Kenyan entrepreneurs interested in the laundry industry are set to benefit from the launch of commercial laundromat by Alliance Laundry Systems, the US-based world leader in commercial laundry.

The world leader in commercial laundry is targeting entrepreneurs from major urban centres in the country who will receive full laundromat store concepts with all operational and technical support.

According to Jean-Paul Mailhac, Regional Sales Manager, Sub-Saharan Africa from Alliance, a fast growing demand for laundry services and products, combined with a booming economy and annual growth of more than 6%, makes Kenya the ideal place to start a laundromat.

“We have already witnessed that Kenyan entrepreneurs are passionate about a laundromat. Kenya is the country from where we have received the most inquiries by far. It is quickly becoming a need in this society as people spend a lot of time and effort on their looks,” Mr Mailhac said in a statement on the launch.

Urban centres have been targeted with Laundromats for what Alliance Laundry Systems terms as having the highest profit potential.

“For the majority of Kenyans living in urban areas, owning a washing machine is a considerable investment. The normal practice is washing by hand, an inefficient and environmentally damaging process. With an emerging market for Laundromats, this task can be easily and efficiently taken over,” Mr Mailhac explained.

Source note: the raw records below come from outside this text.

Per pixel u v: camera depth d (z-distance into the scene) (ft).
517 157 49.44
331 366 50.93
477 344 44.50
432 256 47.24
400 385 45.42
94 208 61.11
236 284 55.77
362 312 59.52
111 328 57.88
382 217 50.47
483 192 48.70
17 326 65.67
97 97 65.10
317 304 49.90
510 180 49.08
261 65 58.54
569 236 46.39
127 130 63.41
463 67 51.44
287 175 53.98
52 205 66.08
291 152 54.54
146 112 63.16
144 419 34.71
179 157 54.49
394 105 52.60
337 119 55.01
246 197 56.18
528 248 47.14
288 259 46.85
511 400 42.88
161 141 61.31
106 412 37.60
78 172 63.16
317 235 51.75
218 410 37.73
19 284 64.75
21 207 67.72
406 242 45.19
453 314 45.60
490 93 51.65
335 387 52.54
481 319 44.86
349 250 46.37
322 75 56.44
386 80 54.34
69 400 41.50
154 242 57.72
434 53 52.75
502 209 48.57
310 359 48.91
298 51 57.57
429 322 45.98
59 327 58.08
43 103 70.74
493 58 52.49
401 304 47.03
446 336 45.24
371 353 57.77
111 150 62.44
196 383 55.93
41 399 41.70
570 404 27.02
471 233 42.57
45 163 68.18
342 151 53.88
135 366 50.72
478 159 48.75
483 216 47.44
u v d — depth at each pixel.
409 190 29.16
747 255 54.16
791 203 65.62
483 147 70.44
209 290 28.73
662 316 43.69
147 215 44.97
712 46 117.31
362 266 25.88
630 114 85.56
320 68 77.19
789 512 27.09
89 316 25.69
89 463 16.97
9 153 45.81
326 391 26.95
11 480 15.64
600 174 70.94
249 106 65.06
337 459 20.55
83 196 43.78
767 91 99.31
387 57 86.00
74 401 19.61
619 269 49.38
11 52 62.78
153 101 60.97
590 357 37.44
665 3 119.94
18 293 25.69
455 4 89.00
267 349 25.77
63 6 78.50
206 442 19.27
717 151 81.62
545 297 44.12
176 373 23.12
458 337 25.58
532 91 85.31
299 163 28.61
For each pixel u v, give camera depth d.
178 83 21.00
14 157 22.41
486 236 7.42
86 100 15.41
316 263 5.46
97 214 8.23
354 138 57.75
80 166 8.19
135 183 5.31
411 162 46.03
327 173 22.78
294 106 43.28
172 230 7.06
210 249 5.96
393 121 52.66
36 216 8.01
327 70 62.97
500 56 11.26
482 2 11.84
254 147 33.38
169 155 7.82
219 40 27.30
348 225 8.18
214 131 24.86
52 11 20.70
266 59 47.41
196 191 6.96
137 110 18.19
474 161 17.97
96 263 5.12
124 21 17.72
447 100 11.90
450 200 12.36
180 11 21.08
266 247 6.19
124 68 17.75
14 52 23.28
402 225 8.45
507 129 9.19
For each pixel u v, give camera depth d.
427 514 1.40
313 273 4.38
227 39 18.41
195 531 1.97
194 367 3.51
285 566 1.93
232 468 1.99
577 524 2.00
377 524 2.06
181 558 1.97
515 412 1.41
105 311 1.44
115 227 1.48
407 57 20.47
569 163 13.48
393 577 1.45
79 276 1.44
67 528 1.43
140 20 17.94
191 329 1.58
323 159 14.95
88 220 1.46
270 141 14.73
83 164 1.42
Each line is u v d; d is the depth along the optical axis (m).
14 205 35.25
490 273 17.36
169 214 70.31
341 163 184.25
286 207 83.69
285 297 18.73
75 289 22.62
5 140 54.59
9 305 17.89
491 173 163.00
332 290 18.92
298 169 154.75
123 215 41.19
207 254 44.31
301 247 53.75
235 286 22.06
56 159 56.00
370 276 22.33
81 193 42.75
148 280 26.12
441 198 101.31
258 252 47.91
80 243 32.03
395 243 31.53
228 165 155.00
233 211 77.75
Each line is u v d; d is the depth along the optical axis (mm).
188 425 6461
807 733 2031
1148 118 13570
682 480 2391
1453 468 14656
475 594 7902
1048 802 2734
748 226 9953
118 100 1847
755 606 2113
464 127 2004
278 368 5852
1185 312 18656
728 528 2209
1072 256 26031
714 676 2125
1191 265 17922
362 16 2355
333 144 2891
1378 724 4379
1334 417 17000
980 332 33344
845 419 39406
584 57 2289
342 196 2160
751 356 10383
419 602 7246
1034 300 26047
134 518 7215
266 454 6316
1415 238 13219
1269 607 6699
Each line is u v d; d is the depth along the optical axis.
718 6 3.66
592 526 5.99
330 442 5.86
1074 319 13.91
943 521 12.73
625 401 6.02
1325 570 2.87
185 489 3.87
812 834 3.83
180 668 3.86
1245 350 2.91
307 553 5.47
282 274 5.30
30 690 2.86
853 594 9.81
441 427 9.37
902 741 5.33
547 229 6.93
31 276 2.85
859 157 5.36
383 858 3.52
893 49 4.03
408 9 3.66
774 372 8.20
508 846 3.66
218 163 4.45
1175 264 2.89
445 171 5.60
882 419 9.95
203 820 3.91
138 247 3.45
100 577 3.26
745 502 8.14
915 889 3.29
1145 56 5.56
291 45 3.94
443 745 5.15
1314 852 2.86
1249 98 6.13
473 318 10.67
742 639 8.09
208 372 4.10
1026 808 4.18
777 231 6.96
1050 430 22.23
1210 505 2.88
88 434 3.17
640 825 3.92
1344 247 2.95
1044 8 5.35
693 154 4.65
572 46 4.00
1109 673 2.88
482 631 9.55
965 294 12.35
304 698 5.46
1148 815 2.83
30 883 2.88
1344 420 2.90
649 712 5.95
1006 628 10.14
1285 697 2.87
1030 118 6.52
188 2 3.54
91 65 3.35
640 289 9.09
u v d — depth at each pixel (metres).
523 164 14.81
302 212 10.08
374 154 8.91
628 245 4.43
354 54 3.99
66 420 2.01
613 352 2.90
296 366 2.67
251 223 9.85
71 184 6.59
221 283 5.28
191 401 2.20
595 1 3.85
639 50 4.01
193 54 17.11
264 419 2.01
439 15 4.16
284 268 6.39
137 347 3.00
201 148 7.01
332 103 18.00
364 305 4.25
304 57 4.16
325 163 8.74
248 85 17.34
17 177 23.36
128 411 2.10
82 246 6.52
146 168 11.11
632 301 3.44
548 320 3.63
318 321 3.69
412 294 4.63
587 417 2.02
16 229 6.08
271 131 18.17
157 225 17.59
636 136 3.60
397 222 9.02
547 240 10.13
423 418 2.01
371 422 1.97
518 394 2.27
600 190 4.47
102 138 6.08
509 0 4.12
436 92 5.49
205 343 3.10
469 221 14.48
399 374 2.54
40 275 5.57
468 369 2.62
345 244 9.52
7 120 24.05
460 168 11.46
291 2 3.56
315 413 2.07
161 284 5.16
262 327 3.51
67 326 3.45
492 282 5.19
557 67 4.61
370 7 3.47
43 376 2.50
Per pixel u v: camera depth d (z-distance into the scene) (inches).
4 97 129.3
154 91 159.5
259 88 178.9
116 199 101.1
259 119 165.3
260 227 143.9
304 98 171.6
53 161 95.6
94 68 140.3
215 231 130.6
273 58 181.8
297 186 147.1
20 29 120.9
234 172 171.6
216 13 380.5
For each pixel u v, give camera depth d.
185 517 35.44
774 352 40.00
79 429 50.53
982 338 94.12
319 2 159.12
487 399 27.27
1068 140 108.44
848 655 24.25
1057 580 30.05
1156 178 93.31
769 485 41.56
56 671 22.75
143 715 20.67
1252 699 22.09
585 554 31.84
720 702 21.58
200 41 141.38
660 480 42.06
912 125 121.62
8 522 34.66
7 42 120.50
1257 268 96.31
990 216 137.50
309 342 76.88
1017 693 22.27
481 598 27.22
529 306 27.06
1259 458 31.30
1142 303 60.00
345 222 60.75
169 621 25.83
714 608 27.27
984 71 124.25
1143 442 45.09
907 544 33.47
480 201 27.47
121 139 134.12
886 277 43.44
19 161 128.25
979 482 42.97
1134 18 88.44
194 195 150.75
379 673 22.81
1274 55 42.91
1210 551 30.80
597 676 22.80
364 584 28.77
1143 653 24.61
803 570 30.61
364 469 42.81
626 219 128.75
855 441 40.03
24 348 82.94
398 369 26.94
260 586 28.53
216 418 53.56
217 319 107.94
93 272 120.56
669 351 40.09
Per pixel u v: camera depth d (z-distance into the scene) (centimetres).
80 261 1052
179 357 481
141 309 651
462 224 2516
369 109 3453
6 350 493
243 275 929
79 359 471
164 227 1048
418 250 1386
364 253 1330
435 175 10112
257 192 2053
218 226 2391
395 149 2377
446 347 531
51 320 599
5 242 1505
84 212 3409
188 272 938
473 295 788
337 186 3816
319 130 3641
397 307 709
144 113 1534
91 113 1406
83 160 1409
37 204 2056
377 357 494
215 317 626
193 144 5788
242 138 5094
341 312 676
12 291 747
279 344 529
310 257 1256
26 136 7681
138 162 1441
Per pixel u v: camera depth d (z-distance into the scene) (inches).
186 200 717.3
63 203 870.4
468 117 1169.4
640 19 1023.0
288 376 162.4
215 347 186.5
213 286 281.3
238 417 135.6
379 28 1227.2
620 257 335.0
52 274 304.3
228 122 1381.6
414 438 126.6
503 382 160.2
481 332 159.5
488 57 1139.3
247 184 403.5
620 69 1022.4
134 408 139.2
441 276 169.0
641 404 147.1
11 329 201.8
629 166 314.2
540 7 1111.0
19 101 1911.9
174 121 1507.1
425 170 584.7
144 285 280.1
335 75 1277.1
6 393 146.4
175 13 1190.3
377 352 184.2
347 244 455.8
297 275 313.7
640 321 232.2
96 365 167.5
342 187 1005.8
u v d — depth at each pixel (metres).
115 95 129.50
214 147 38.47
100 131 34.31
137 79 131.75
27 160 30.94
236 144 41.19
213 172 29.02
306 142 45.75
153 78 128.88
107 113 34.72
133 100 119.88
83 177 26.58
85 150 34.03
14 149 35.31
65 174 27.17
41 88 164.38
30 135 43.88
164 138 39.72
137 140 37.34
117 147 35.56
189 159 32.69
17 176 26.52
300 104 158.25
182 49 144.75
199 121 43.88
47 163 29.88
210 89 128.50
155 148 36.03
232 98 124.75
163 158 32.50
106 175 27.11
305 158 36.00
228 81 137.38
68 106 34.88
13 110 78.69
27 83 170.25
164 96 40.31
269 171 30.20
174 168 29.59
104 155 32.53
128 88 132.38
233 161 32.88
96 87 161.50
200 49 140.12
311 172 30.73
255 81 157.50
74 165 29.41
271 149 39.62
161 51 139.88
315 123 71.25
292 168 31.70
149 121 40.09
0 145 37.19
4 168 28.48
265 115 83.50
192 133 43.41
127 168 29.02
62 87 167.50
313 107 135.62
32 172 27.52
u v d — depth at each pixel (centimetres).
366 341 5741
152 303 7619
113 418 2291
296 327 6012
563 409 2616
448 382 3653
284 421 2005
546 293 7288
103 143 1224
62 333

Alliance attributes the lack of uptake of Laundromats in the country to the lack of global best practice experience, limited local technical expertise and no specific retail cleaning knowledge with Mr Mailhac adding that:

“These are exactly the reasons why we at Alliance decided to promote the laundromat concept. We will give Kenyan entrepreneurs the opportunity to make an excellent return on investment.”

The Laundromats are expected to offer convenience to their users in the urban centres and cutting the cost of running and owning a washing machine from their budgets.

“A Laundromat can professionally clean and dry laundry, making garments look newer, last longer, feel better, eliminating the need to own an expensive machine. One added advantage is having the flexibility to use the laundromat whenever necessary, due to the close proximity of stores. In the right locations, one store can service a 9km2 area – meaning plentiful opportunities in larger cities,” the Alliance Regional Sales Manager Sub-Saharan Africa pointed out.

To ease their entry into the country, Alliance plans to have a number of demonstration events in Nairobi to explain in detail all benefits their laundromat concept has to offer later in the year.

“We can help entrepreneurs from start to finish. Not only by providing the best-in-class machines, but also by giving them all the valuable input needed to operate a successful and profitable laundromat,” said Mr Mailhac.

Alliance Laundry Systems is present in 140 countries with a team of more than 2,900 employees.